Wednesday, September 20th, 2017 | Blog

By 2025, the Alzheimer’s Society estimate that there will be one million people living with dementia across the United Kingdom. Because the demand for dementia care is rapidly increasing, the government and healthcare providers are thinking differently on how we provide new forms of care and support.


Dementia villages are a new way of providing care, they give residents much more freedom and flexibility than a traditional care home. The villages have their own infrastructure including shops and bars, allowing residents to socialise and freely enjoy the facilities available.


Hogeweyk in the Netherlands was the first dementia village of this kind, where 250 members of staff provide 24 hour care for 152 residents across 23 houses. The staff run the onsite bars, restaurants and shops, and are always ready to provide support should anything happen. Residents at Hogeweyk are calmer, happier and often require less medication.

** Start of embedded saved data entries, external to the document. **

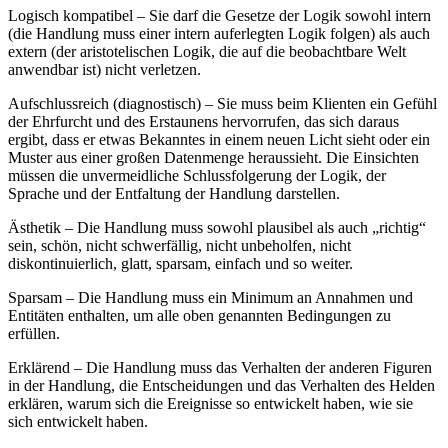
Logisch kompatibel – Sie darf die Gesetze der Logik sowohl intern
(die Handlung muss einer intern auferlegten Logik folgen) als auch
extern (der aristotelischen Logik, die auf die beobachtbare Welt
anwendbar ist) nicht verletzen.
Aufschlussreich (diagnostisch) – Sie muss beim Klienten ein Gefühl
der Ehrfurcht und des Erstaunens hervorrufen, das sich daraus
ergibt, dass er etwas Bekanntes in einem neuen Licht sieht oder ein
Muster aus einer großen Datenmenge heraussieht. Die Einsichten
müssen die unvermeidliche Schlussfolgerung der Logik, der
Sprache und der Entfaltung der Handlung darstellen.
Ästhetik – Die Handlung muss sowohl plausibel als auch „richtig“
sein, schön, nicht schwerfällig, nicht unbeholfen, nicht
diskontinuierlich, glatt, sparsam, einfach und so weiter.
Sparsam – Die Handlung muss ein Minimum an Annahmen und
Entitäten enthalten, um alle oben genannten Bedingungen zu
erfüllen.
Erklärend – Die Handlung muss das Verhalten der anderen Figuren
in der Handlung, die Entscheidungen und das Verhalten des Helden
erklären, warum sich die Ereignisse so entwickelt haben, wie sie
sich entwickelt haben.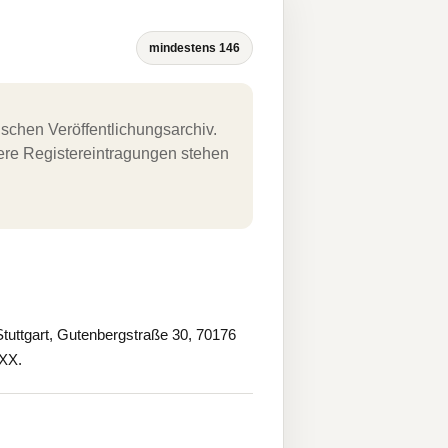
mindestens 146
schen Veröffentlichungsarchiv.
uere Registereintragungen stehen
tuttgart, Gutenbergstraße 30, 70176
XXX.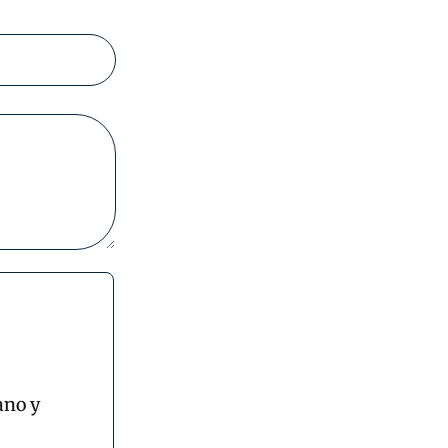
ano y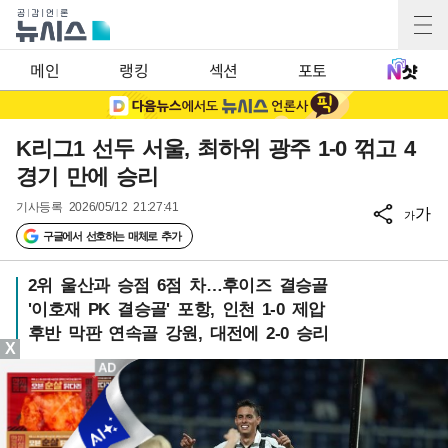
메인
랭킹
섹션
포토
K리그1 선두 서울, 최하위 광주 1-0 꺾고 4
경기 만에 승리
기사등록
2026/05/12 21:27:41
가
가
구글에서 선호하는 매체로 추가
2위 울산과 승점 6점 차…후이즈 결승골
'이호재 PK 결승골' 포항, 인천 1-0 제압
후반 막판 연속골 강원, 대전에 2-0 승리
X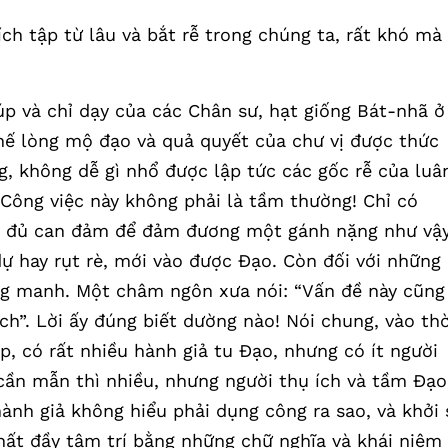
ch tập từ lâu và bắt rễ trong chúng ta, rất khó mà
iúp và chỉ dạy của các Chân sư, hạt giống Bát-nhã ở
thế lòng mộ đạo và quả quyết của chư vị được thức
g, không dễ gì nhổ được lập tức các gốc rễ của luâ
. Công việc này không phải là tầm thường! Chỉ có
ầy đủ can đảm để đảm đương một gánh nặng như vậ
ự hay rụt rè, mới vào được Đạo. Còn đối với những
ng manh. Một châm ngôn xưa nói: “Vấn đề này cũng
h”. Lời ấy đúng biết dường nào! Nói chung, vào thờ
p, có rất nhiều hành giả tu Đạo, nhưng có ít người
ần mẫn thì nhiều, nhưng người thụ ích và tầm Đạo
ành giả không hiểu phải dụng công ra sao, và khởi 
chất đầy tâm trí bằng những chữ nghĩa và khái niệm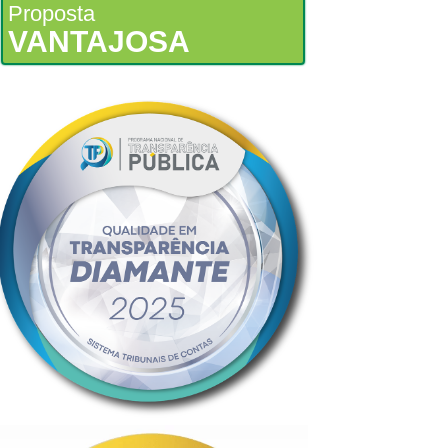
Proposta
VANTAJOSA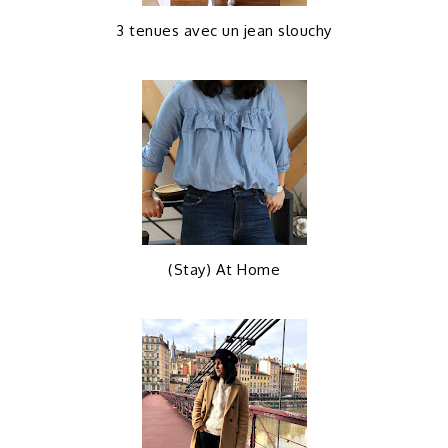
3 tenues avec un jean slouchy
(Stay) At Home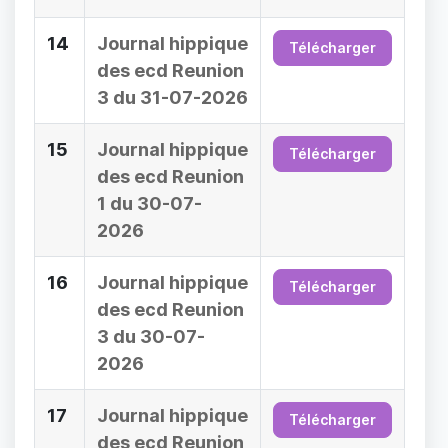
14
Journal hippique
Télécharger
des ecd Reunion
3 du 31-07-2026
15
Journal hippique
Télécharger
des ecd Reunion
1 du 30-07-
2026
16
Journal hippique
Télécharger
des ecd Reunion
3 du 30-07-
2026
17
Journal hippique
Télécharger
des ecd Reunion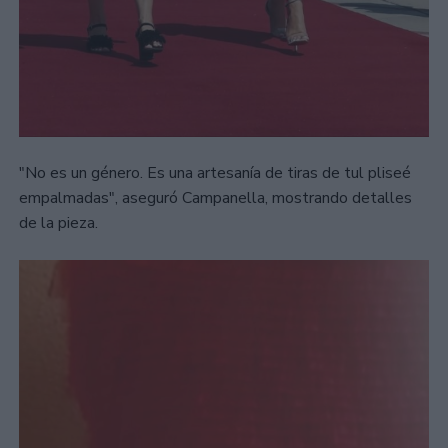
"No es un género. Es una artesanía de tiras de tul pliseé
empalmadas", aseguró Campanella, mostrando detalles
de la pieza.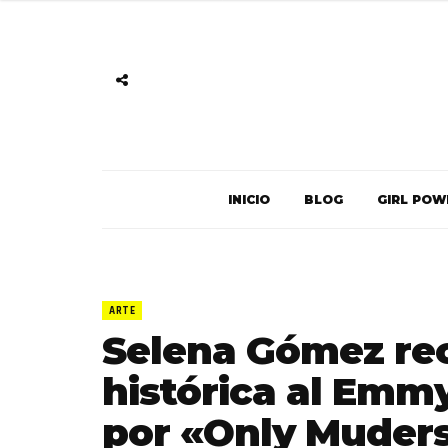
INICIO
BLOG
GIRL POW
ARTE
Selena Gómez re
histórica al Emm
por «Only Muders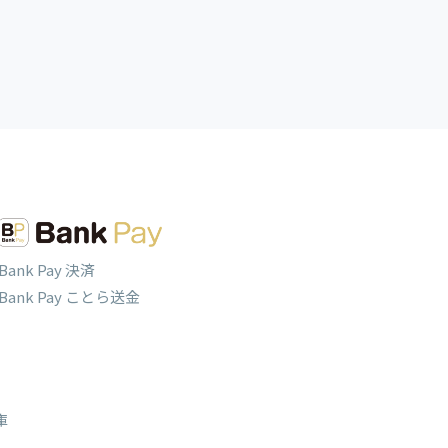
Bank Pay 決済
Bank Pay ことら送金
庫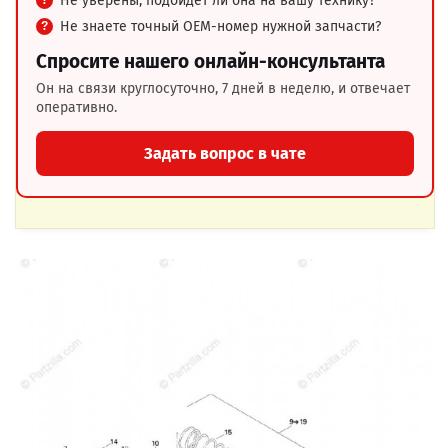
Не уверены, подойдёт ли она на вашу технику?
Не знаете точный OEM-номер нужной запчасти?
Спросите нашего онлайн-консультанта
Он на связи круглосуточно, 7 дней в неделю, и отвечает
оперативно.
Задать вопрос в чате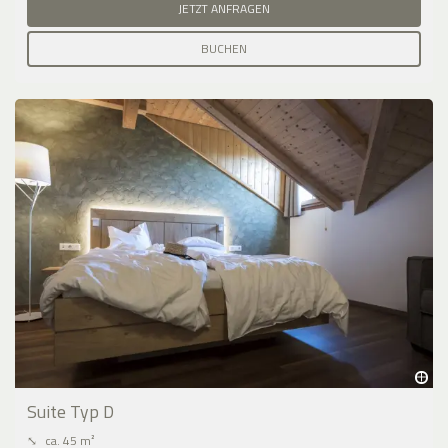
JETZT ANFRAGEN
BUCHEN
Suite Typ D
⤡
ca. 45 m²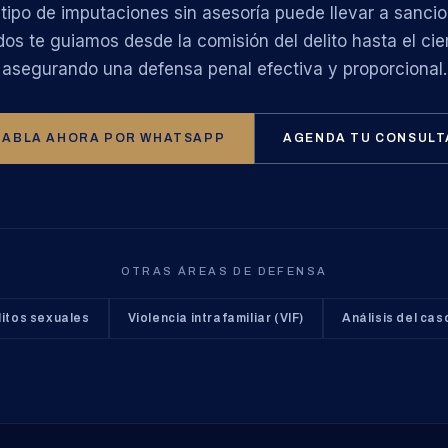
 tipo de imputaciones sin asesoría puede llevar a sanci
s te guiamos desde la comisión del delito hasta el cier
asegurando una defensa penal efectiva y proporcional.
HABLA AHORA POR WHATSAPP
AGENDA TU CONSULT
OTRAS ÁREAS DE DEFENSA
litos sexuales
Violencia intrafamiliar (VIF)
Análisis del cas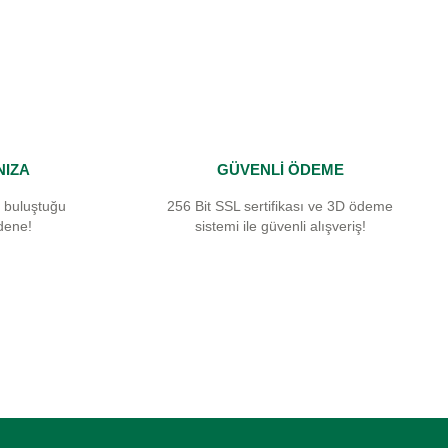
NIZA
GÜVENLİ ÖDEME
 buluştuğu
256 Bit SSL sertifikası ve 3D ödeme
dene!
sistemi ile güvenli alışveriş!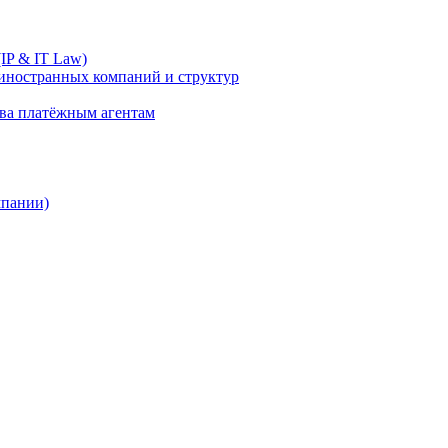
IP & IT Law)
иностранных компаний и структур
ива платёжным агентам
мпании)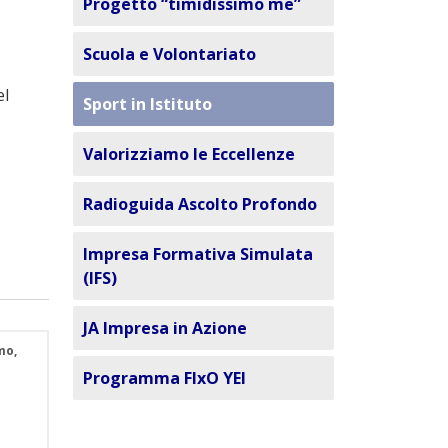
Progetto “timidissimo me”
Scuola e Volontariato
el
Sport in Istituto
Valorizziamo le Eccellenze
Radioguida Ascolto Profondo
Impresa Formativa Simulata
(IFS)
JA Impresa in Azione
mo,
Programma FIxO YEI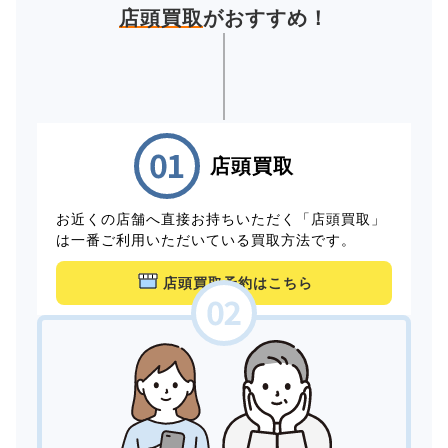
店頭買取
がおすすめ！
店頭買取
お近くの店舗へ直接お持ちいただく「店頭買取」
は一番ご利用いただいている買取方法です。
店頭買取予約はこちら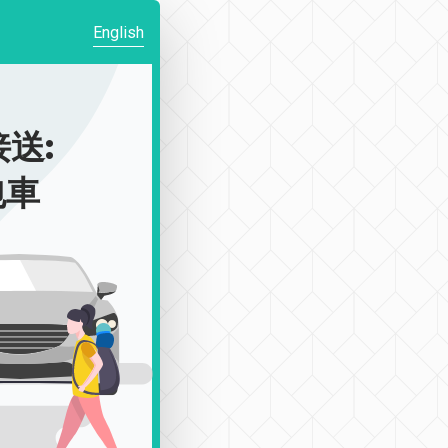
English
送:
包車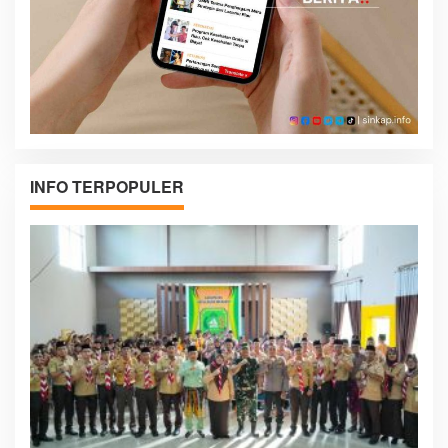
INFO TERPOPULER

There isn’t a single building or service in Hogeweyk that accepts cash, as handling money can be distressing for some people living with dementia, so residents are free to take what they need. The emphasis of the dementia village is to remove confusing limitations. Staff will step should they feel there is any immediate danger. This hands off approach to providing dementia care results in a relaxed environment where residents don’t feel restricted.


The first UK dementia village is being planned in Canterbury and is expected to open in 2025. The concept is a positive step on the road to improving how we care for those living with dementia.